Does it justify why the whole area was militarized?
What do you mean by that? There is nothing like that. Your semantic is wrong. Do you call the Federal Government deployment to the area militarization? Militarization of an area presupposes a situation of fire fir fire. There is nothing like that. What you are talking about is Federal Government reaction to militancy by moving soldiers to the area. What your question presupposes is that the militants are all armed, waiting to oust Federal troops. No, that is not it. Militants must first of all be armed before the militarization you are talking about can take place. Niger Delta area was not militarized.
Moving soldiers to the region does not imply militarization. From my observation, what the Federal Government did or was trying to do was to deploy soldiers to the area to douse the tension that had engulfed it. To the best of my knowledge, that is not militarization because the militants are not armed, they have not opened fire on civilians and soldiers, they are protesters. From my thinking, what the Federal Government was trying to do was, once soldiers are armed and positioned in a place, it naturally douses tension in the area by people trying to avoid confrontation with the arms, the soldiers.
Is the ongoing anti-graft war being successfully fought?
Anti-corruption war? Haa! I don’t know what to say. Why I say so is that, during President Goodluck Jonathan period there was corruption. During Olusegun Obasanjo’s era (former President), there was corruption. During Ibrahim Babangida’s era, there was corruption. During Yakubu Gowon’s era, there was corruption. As a matter of fact, it was corruption that brought about Nigeria’s first coup. All these endemic nature of corruption is such that it will be wrong to try to blame it on any government. There is corruption in our language, in the food we eat and water we drink.
There is corruption in our everyday activity. Even corruption is imbedded in the gift we offer to ourselves. Every Nigerian will take a dash any day. If I say, ‘look o, take this, it is a dash,’ you will take it but it is corruption. So we live in corruption. All we are trying to do is to retrace our steps. Dash will have to go away from our system. In Nigeria, the giver is corrupt, the receiver is corrupt, because every Nigerian, no matter highly placed, is corrupt and must retrace his or her steps.
What language will you use to describe the recovery of millions and billions of dollars from homes of some Nigerians?

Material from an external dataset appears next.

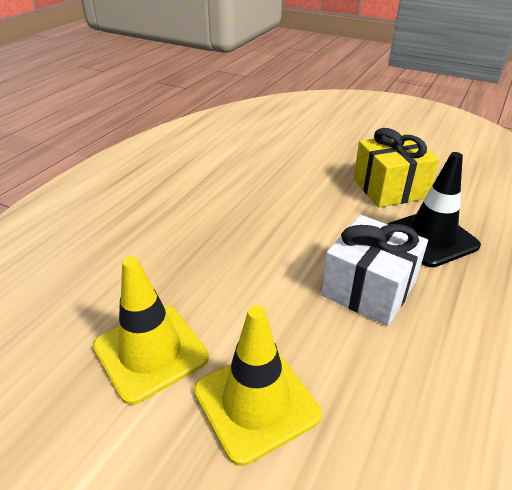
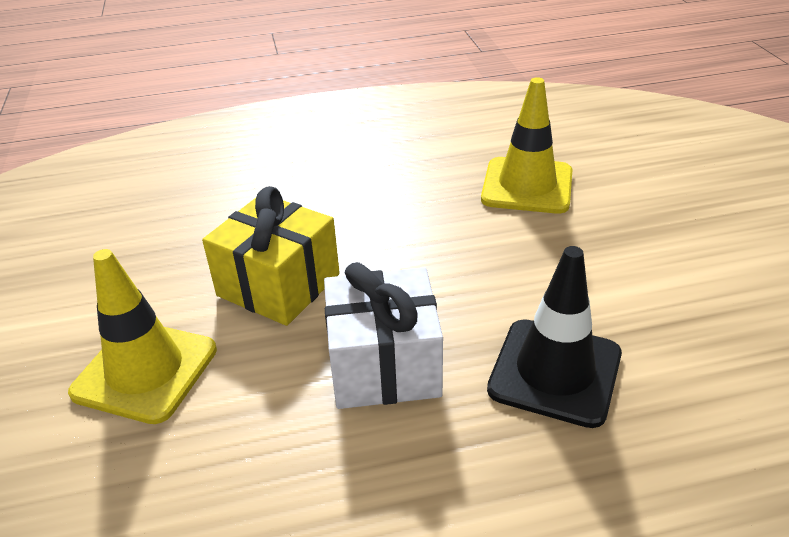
camera: 50 degrees right, 0 degrees up
(150, 352) = (148, 279): yellow traffic cone -> yellow traffic cone (527, 186)
(389, 188) = (614, 287): yellow gift -> yellow gift (278, 285)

That is politicisation of the corruption fight. That is politics my friend. Tell me how many people, how many Nigerians have seen the billions where they are starched since the matter started, how many? Who has seen it with his or her eyes? We only read it in the media. What we have seen so far is paper and television work. If all the billions of money, dollars, they have recovered have gone into the banks, will we be crying about poverty? No my friend.